Corn and soybeans finished higher Friday with some profit-taking possible after a bearish week of trading, but also left a lot of questions unanswered about this year’s crop conditions. Winter wheat ended a little lower while September Minneapolis wheat closed up 8 1/2 cents.
Midday: Trade is higher across the board at midday with forecast fluctuations and value buying.
Corn trade is 5 to 7 cents higher at midday with trade finding some light buying after the heavy selling the last couple of days with warmer near term weather with traders still watching for a medium to longer term pattern shift. Ethanol margins have improved this week with energy firmer and the selloff in corn and ethanol futures are edging higher again this morning.
Basis has been stable, and should improve slightly with the break. On the December chart support is at the $3.83 low scored yesterday with resistance the $3.92 20-day moving average then the $4.00 10-day with trade right around the 200-day at $3.88.
Soybean trade is 10 to 14 cents higher at midday with trade trying to find some footing with the washout yesterday with a slightly warmer forecast bias near term.

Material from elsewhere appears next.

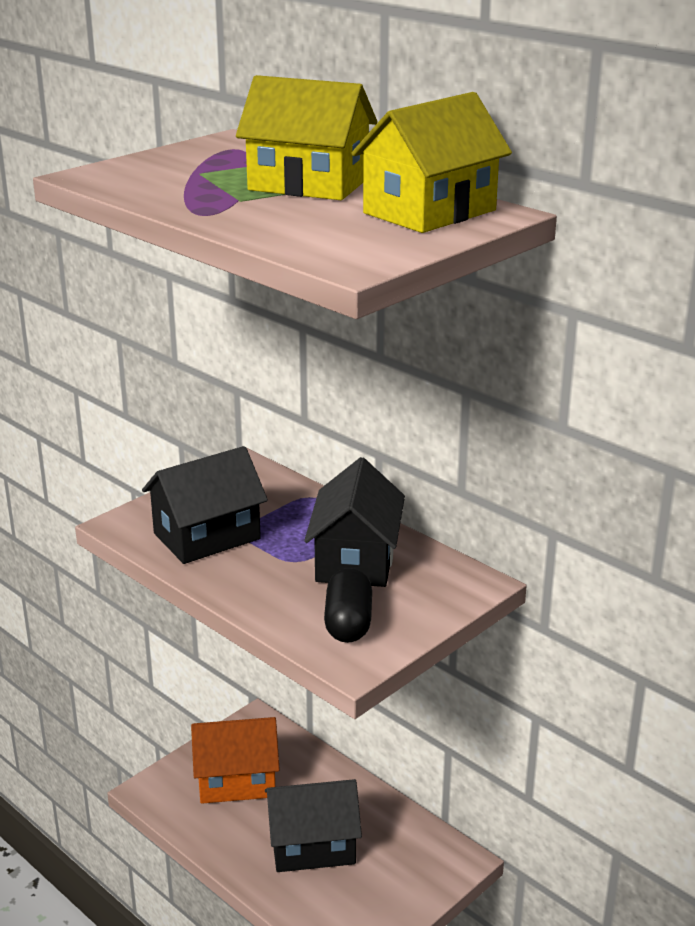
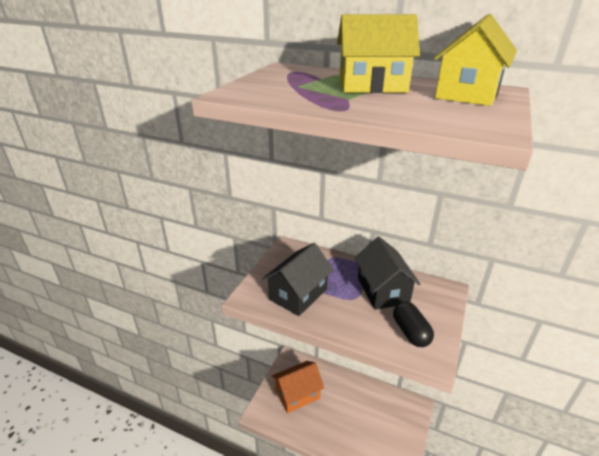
camera: 20 degrees left, 5 degrees up
black house [265,779,362,872] -> none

Meal is $5 to $6 higher, and oil is 5 to 15 points higher.
Weather should continue to be the market mover with the action the past 3 weeks ($1.40 range) likely going to keep the day to day trading ranges 15-25 cents as we move into the most important six weeks of soybean production weather coming forward.
China was active pricing soybeans overnight with 1.3 million metric tons announced as sold with larger frame contracts signed as well, with NOPA crush out Monday, and expected to show tighter soyoil stocks.
On the November chart support is at the 200-day moving average at $9.83 with resistance at the 10-day at $10.04 which we did test briefly this a.m.
Wheat trade is 2 to 18 cents higher with Minneapolis trade leading at midday with weather concerns continuing to hang around for the Dakotas with what will pass for harvest coming soon. The weekly export sales were soft at 357,700 metric tons. The dollar tested the low end of the range again at midday, but the Black Sea continues to dominate export business for now.
Spread trade remains very soft for the winter wheat, and spring wheat went back to a small carry yesterday, although it has firmed a bit this a.m. On the December Kansas City contract support is the 20-day at $5.40 with the 10-day at $5.69 resistance.